◆ YOUR TASK
Starting at the line that contains "- **Expected Salary Loss:**" and ending at the last line of the records, lay out every line as a numbered list, leaving out the blank lines.

· · · ·

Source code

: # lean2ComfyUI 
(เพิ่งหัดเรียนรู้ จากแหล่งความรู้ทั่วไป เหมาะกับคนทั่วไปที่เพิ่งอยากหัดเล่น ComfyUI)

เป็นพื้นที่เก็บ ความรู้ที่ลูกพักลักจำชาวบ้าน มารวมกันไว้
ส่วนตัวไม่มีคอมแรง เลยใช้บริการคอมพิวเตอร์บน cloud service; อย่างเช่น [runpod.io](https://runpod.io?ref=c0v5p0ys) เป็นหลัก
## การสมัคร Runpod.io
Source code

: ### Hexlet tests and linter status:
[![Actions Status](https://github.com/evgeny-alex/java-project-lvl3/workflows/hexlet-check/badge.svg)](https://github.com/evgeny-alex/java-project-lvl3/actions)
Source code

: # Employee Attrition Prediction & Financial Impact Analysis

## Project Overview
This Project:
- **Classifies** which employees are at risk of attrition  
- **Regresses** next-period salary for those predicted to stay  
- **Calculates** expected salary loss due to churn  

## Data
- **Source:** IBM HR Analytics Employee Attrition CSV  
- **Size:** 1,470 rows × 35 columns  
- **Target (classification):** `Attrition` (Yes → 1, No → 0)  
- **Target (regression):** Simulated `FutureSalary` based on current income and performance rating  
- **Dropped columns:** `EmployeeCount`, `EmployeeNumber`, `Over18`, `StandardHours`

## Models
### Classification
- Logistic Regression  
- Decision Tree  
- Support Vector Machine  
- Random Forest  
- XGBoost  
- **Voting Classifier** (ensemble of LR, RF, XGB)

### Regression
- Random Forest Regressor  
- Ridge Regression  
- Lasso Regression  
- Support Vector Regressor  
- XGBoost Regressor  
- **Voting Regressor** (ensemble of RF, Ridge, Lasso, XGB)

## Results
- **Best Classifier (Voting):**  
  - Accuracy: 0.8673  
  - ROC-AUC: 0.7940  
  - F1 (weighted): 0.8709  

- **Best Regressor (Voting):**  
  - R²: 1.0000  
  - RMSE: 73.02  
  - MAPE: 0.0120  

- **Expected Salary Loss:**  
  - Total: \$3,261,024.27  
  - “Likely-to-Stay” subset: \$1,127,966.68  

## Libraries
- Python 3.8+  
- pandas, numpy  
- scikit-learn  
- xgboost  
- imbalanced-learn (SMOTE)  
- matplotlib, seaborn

· · · ·

◆ SOLUTION TO THIS TASK
1. - **Expected Salary Loss:**  
2.   - Total: \$3,261,024.27  
3.   - “Likely-to-Stay” subset: \$1,127,966.68  
4. ## Libraries
5. - Python 3.8+  
6. - pandas, numpy  
7. - scikit-learn  
8. - xgboost  
9. - imbalanced-learn (SMOTE)  
10. - matplotlib, seaborn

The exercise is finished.